Beyond SMILES: Evaluating Agentic Systems for Drug Discovery

TL;DR

This work interrogates whether agentic drug-discovery systems generalize beyond small-molecule workflows by evaluating six frameworks across fifteen practitioner-derived task classes. It reveals five core architectural gaps: small-molecule representation bias, absence of in vivo in silico integration, limited computational paradigms, misalignment with small biotech constraints, and single-objective optimization. A knowledge-probing study shows frontier LLMs possess peptide reasoning capabilities that current agents fail to surface due to architectural limitations, underscoring the need for integration pipelines rather than model retraining. The authors derive five design requirements for next-generation frameworks that act as computational partners, enabling multi-paradigm orchestration, modality-aware representations, in vivo data fusion, data-efficient learning, and risk-aware multi-objective optimization. These findings provide a roadmap for building agentic systems that can operate under realistic constraints and support iterative design-test cycles in diverse drug discovery contexts.

Abstract

Agentic systems for drug discovery have demonstrated autonomous synthesis planning, literature mining, and molecular design. We ask how well they generalize. Evaluating six frameworks against 15 task classes drawn from peptide therapeutics, in vivo pharmacology, and resource-constrained settings, we find five capability gaps: no support for protein language models or peptide-specific prediction, no bridges between in vivo and in silico data, reliance on LLM inference with no pathway to ML training or reinforcement learning, assumptions tied to large-pharma resources, and single-objective optimization that ignores safety-efficacy-stability trade-offs. A paired knowledge-probing experiment suggests the bottleneck is architectural rather than epistemic: four frontier LLMs reason about peptides at levels comparable to small molecules, yet no framework exposes this capability. We propose design requirements and a capability matrix for next-generation frameworks that function as computational partners under realistic constraints.

Figures (8)

• Figure 1: The Agent Reality Gap in Drug Discovery. Left panel shows computational workflows where current agents excel: small molecule representations (SMILES strings), databases, literature mining, and virtual screening. Right panel depicts the messy reality of drug discovery: multi-modal biological data from animal studies, wet lab iteration, and multi-objective trade-offs. The gap between these contexts represents the architectural limitations addressed in this paper.
• Figure 2: Stranded Knowledge: LLM Peptide Competence vs Agent Capability. Mean scores (0--3 scale) for four frontier LLMs across 50 matched question pairs spanning five pharmaceutical knowledge categories. Blue bars: small-molecule questions; orange bars: peptide questions. Error bars: 95% bootstrap confidence intervals. All four models demonstrate competent peptide reasoning at or above small-molecule levels (aggregate gap = $-0.115$, 95% CI: $[-0.255, 0.02]$, all Bonferroni-adjusted $p = 1.0$). This knowledge is stranded: no current agentic framework surfaces it through peptide-aware tools.
• Figure 3: Workflow Complexity: Small Molecules vs Peptides. Top: Small molecule workflow follows a linear path from SMILES representation through RDKit property calculation to docking. Bottom: Peptide workflow branches into multiple parallel analysis streams including structural prediction, aggregation propensity, stability, immunogenicity, membrane permeability, and protease resistance, requiring integration of diverse computational tools and protein language models.
• Figure 4: What Agents Can and Cannot Process. Data types grouped by agent accessibility into three tiers. Green checkmarks indicate natively supported formats (SMILES strings, literature abstracts, PDB structures, CSV assay data).
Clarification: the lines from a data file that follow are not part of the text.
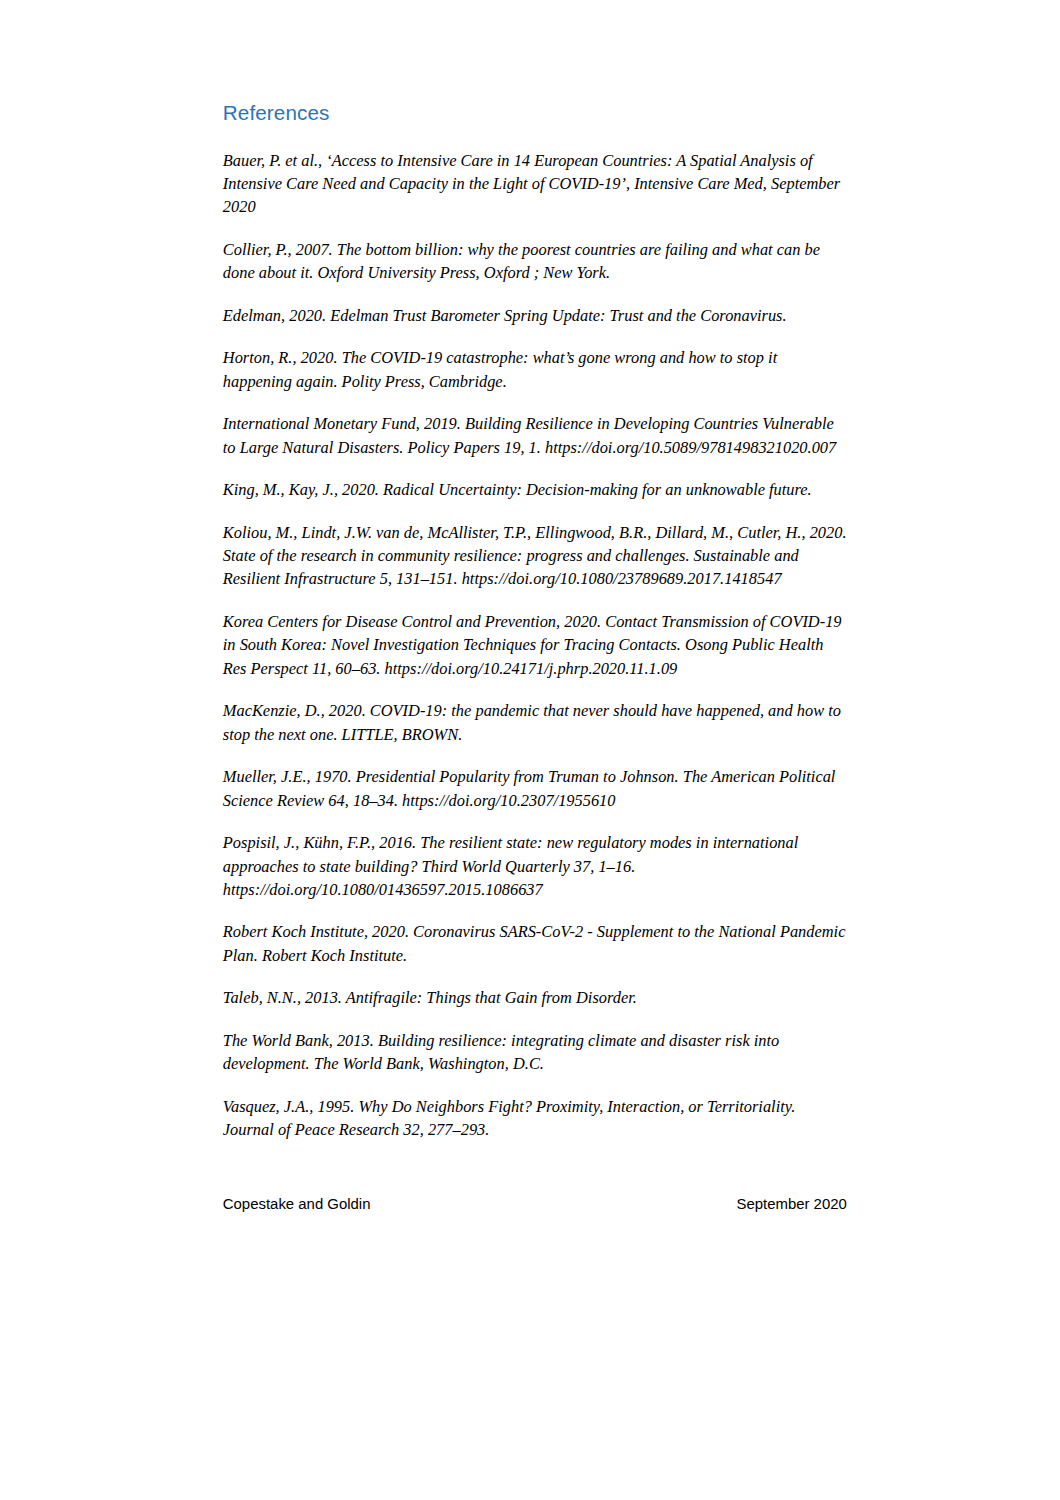References
Bauer, P. et al., ‘Access to Intensive Care in 14 European Countries: A Spatial Analysis of Intensive Care Need and Capacity in the Light of COVID-19’, Intensive Care Med, September 2020
Collier, P., 2007. The bottom billion: why the poorest countries are failing and what can be done about it. Oxford University Press, Oxford ; New York.
Edelman, 2020. Edelman Trust Barometer Spring Update: Trust and the Coronavirus.
Horton, R., 2020. The COVID-19 catastrophe: what’s gone wrong and how to stop it happening again. Polity Press, Cambridge.
International Monetary Fund, 2019. Building Resilience in Developing Countries Vulnerable to Large Natural Disasters. Policy Papers 19, 1. https://doi.org/10.5089/9781498321020.007
King, M., Kay, J., 2020. Radical Uncertainty: Decision-making for an unknowable future.
Koliou, M., Lindt, J.W. van de, McAllister, T.P., Ellingwood, B.R., Dillard, M., Cutler, H., 2020. State of the research in community resilience: progress and challenges. Sustainable and Resilient Infrastructure 5, 131–151. https://doi.org/10.1080/23789689.2017.1418547
Korea Centers for Disease Control and Prevention, 2020. Contact Transmission of COVID-19 in South Korea: Novel Investigation Techniques for Tracing Contacts. Osong Public Health Res Perspect 11, 60–63. https://doi.org/10.24171/j.phrp.2020.11.1.09
MacKenzie, D., 2020. COVID-19: the pandemic that never should have happened, and how to stop the next one. LITTLE, BROWN.
Mueller, J.E., 1970. Presidential Popularity from Truman to Johnson. The American Political Science Review 64, 18–34. https://doi.org/10.2307/1955610
Pospisil, J., Kühn, F.P., 2016. The resilient state: new regulatory modes in international approaches to state building? Third World Quarterly 37, 1–16. https://doi.org/10.1080/01436597.2015.1086637
Robert Koch Institute, 2020. Coronavirus SARS-CoV-2 - Supplement to the National Pandemic Plan. Robert Koch Institute.
Taleb, N.N., 2013. Antifragile: Things that Gain from Disorder.
The World Bank, 2013. Building resilience: integrating climate and disaster risk into development. The World Bank, Washington, D.C.
Vasquez, J.A., 1995. Why Do Neighbors Fight? Proximity, Interaction, or Territoriality. Journal of Peace Research 32, 277–293.
Copestake and Goldin September 2020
Yellow half-circles denote partial support requiring heavy preprocessing (tissue imaging, clinical trajectories, clinical notes). Red X marks denote data types with no current agent support (behavioral videos, RNA-seq data). Most in vivo data modalities fall in the partial or inaccessible tiers, revealing the systematic exclusion of biological validation data from current agent architectures.
• Figure 5: From LLM-Centric to Multi-Paradigm Orchestration. Top: Current LLM-centric architecture where a central language model orchestrates all tools through API calls. Bottom: Multi-paradigm architecture addressing the identified orchestration gap, where a coordinator manages fundamentally different computational paradigms (ML training pipelines, RL optimization loops, PLM fine-tuning, CV analysis, physics simulations) that execute independently with results aggregated for decision-making.